From the way Marsha looked at him it was obvious she was impressed. Oddly enough, in spite of what I knew about his work, I envied him his conviction, at least to an extent. Long ago, it seemed to me, I’d lost sight of any principle worth more than life.
AFTER DESSERT, we left the restaurant and went to the barroom with its great stone walls and fireplace. We found a quiet table where we could sit and enjoy our brandies. I told them about my recent trip to La Verdad, my finding of The Obsidian Cloud, and its description of a fantastic occurrence over the skies of Duncairn back in the nineteenth century.
“Duncairn!” said Dupont. “Well, well. I’ve already told Marsha you lived there years ago.”
She’d been listening to my account with great interest.
“Yes, he did tell me you’d been there,” she said to me. “I’m afraid the days of fantastic happenings are gone now, from Duncairn and everywhere else in the Scottish Uplands. I know that only too well, for my department’s concern is with depopulation in various parts of the world. We try to determine its causes and possible remedies for it, if remedies are called for.

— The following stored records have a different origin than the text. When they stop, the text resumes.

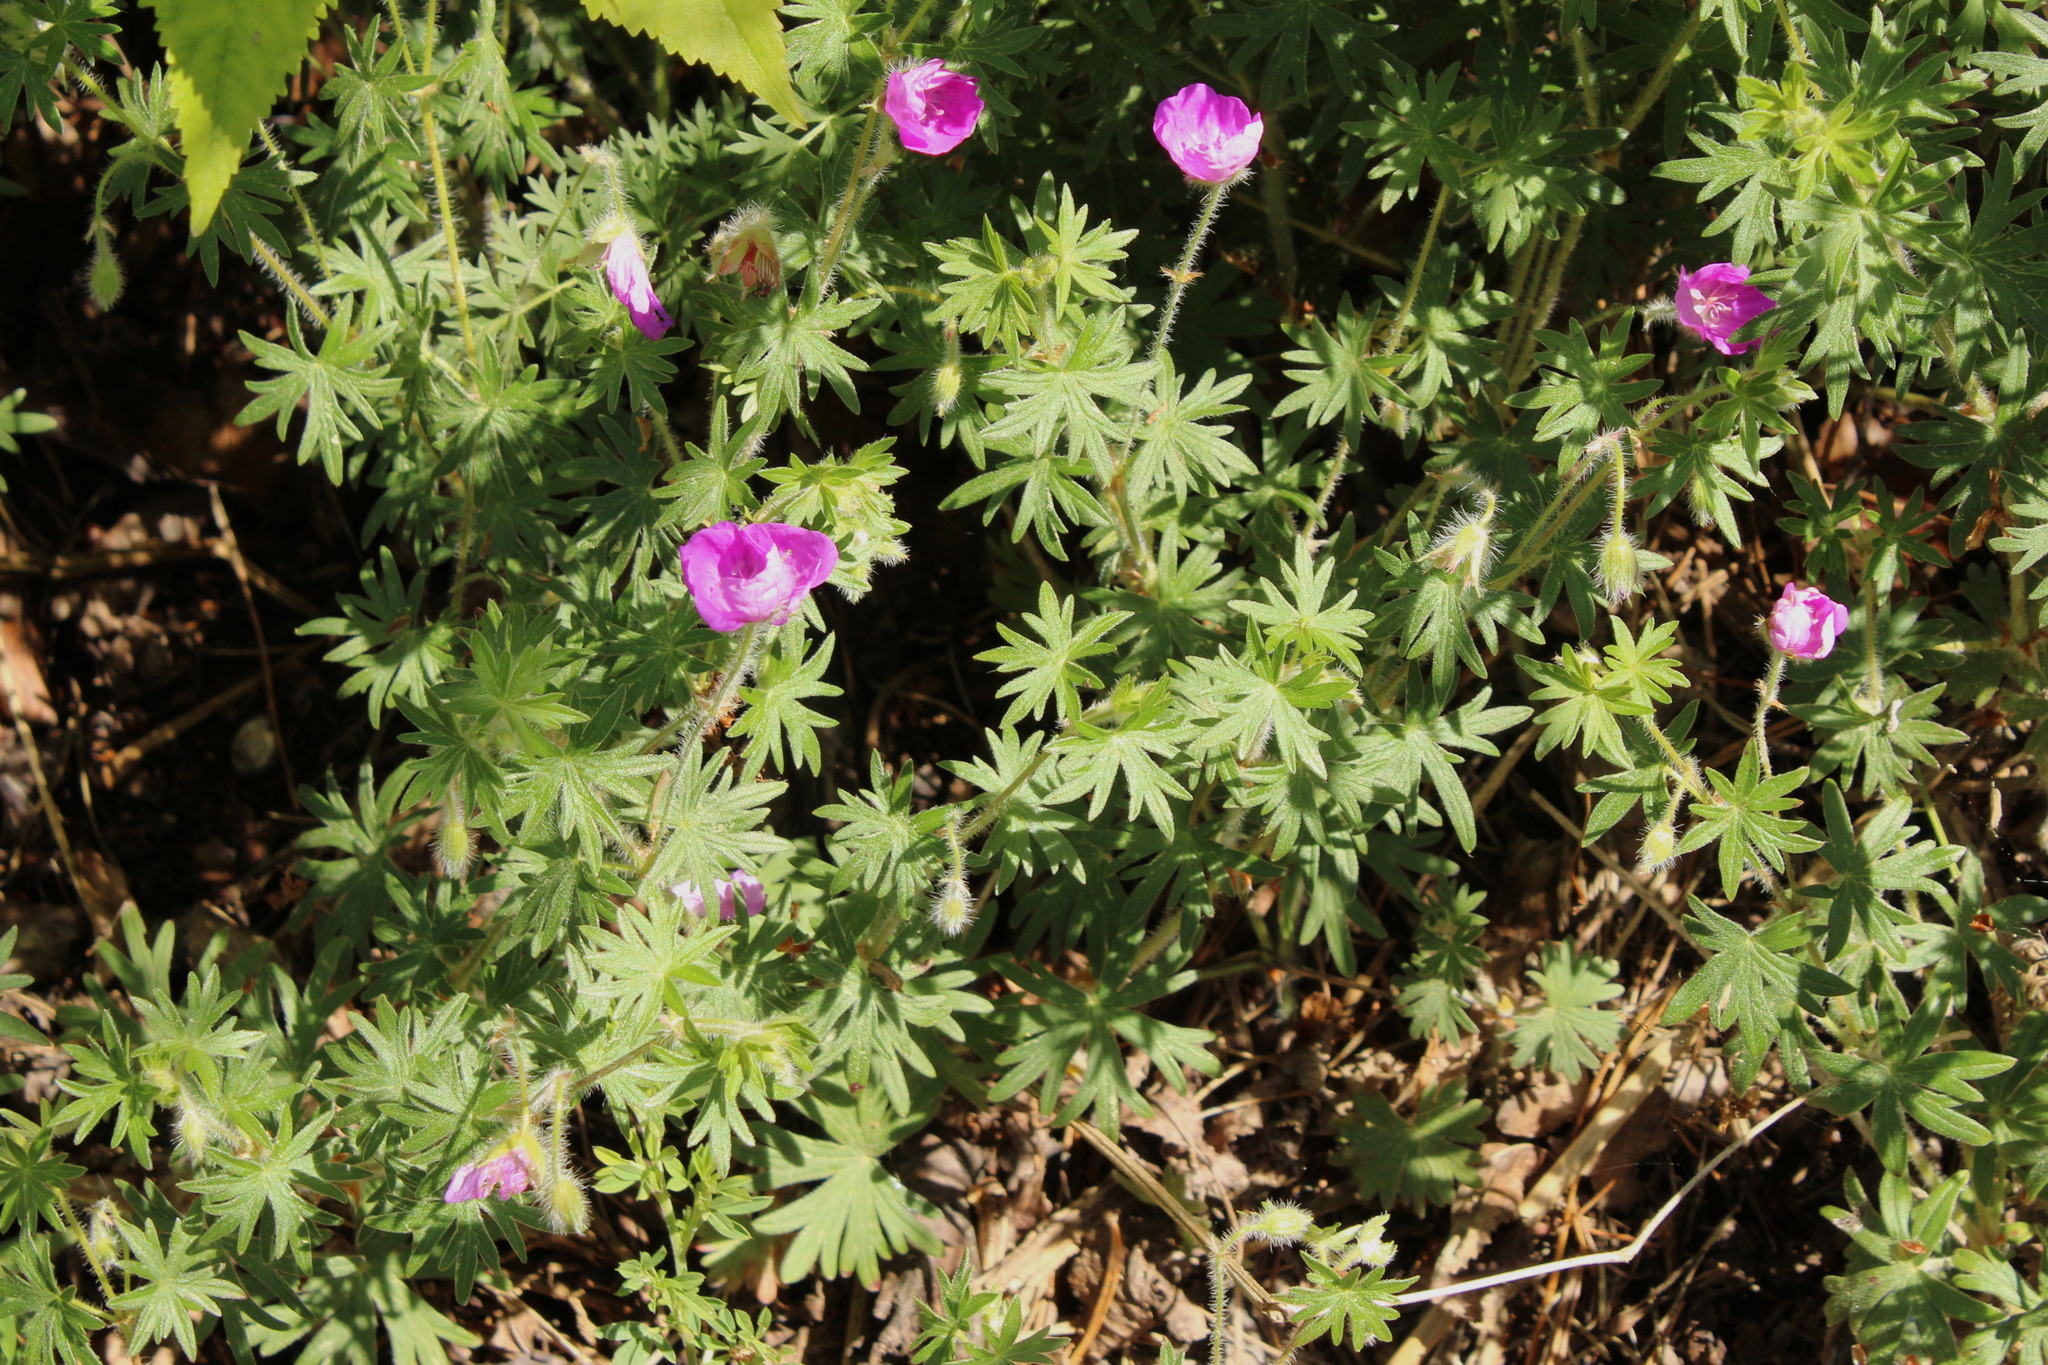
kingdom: Plantae
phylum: Tracheophyta
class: Magnoliopsida
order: Geraniales
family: Geraniaceae
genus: Geranium
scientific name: Geranium sanguineum
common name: Bloody crane's-bill
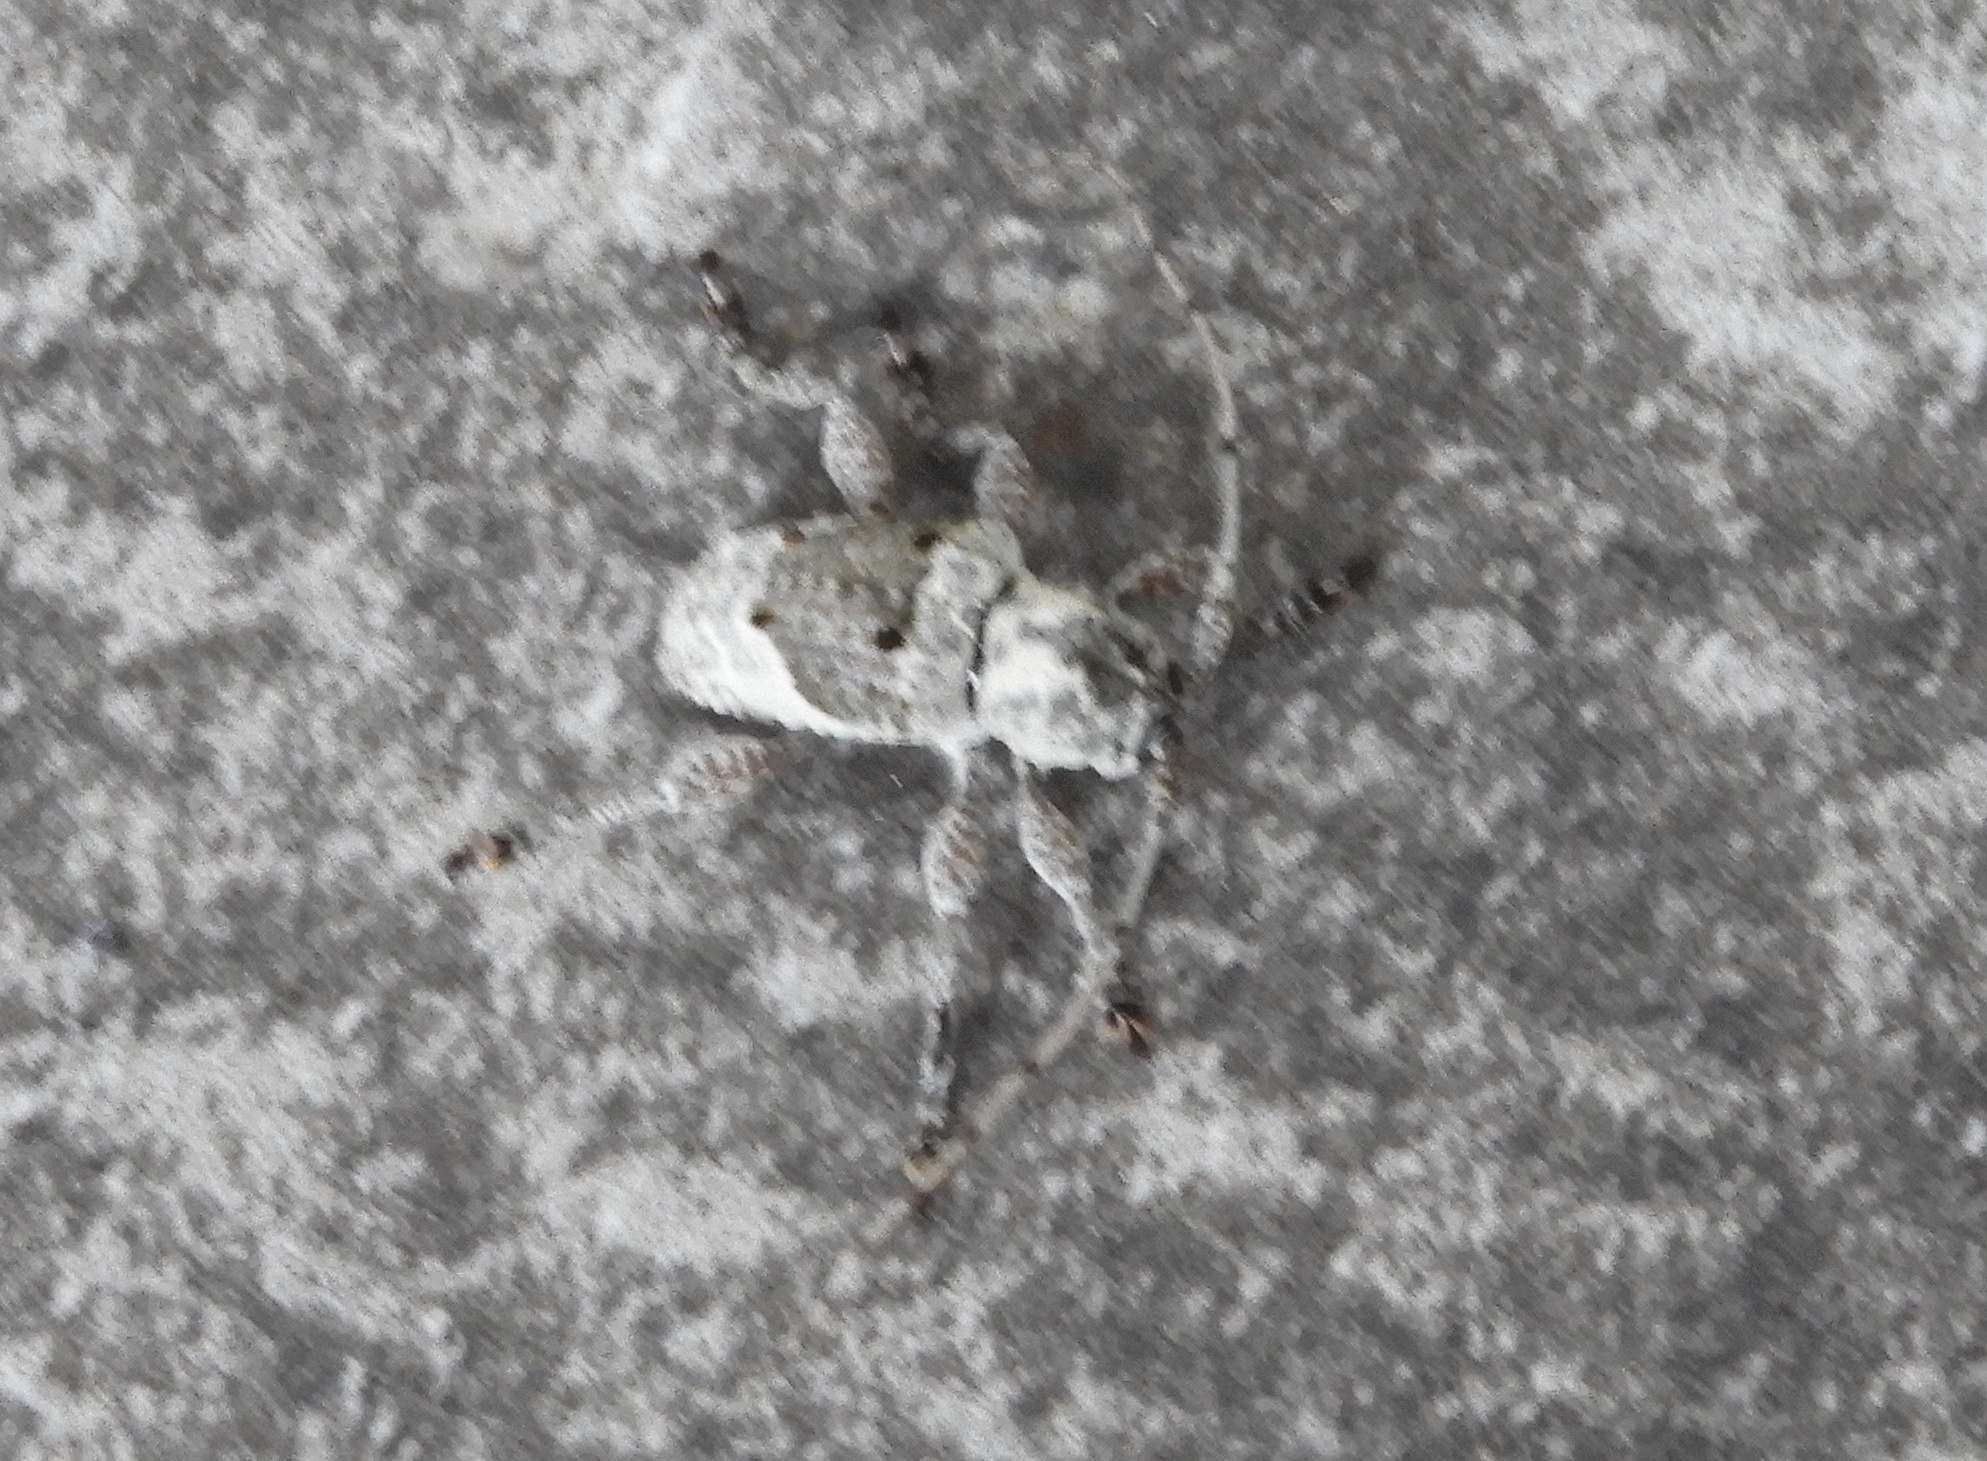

“About five years ago, I was assigned to study the situation in the Uplands because of the steady exodus of its people. I drove from one end of the region to the other interviewing as many of the remaining inhabitants I could find, as well as occasional visitors such as hunters and anglers.
“As for Duncairn specifically … well, the town isn’t really there anymore. At least, not as you’d remember it. That entire area doesn’t have many permanent inhabitants now, except for the occasional shepherd.”
MARSHA NOW LAUNCHED into a devastating history of the decline of the region during the decades since I’d left it. The main cause was that the coal mines, which had employed most of the male population, were shut down — either because they’d run out of coal or because changing economic and political times made it an unpopular form of energy. Towns like Cumner, Rossmark, Lannick, Taymire, and Gatbridge — which had all existed in some form since at least the Middle Ages — were now abandoned.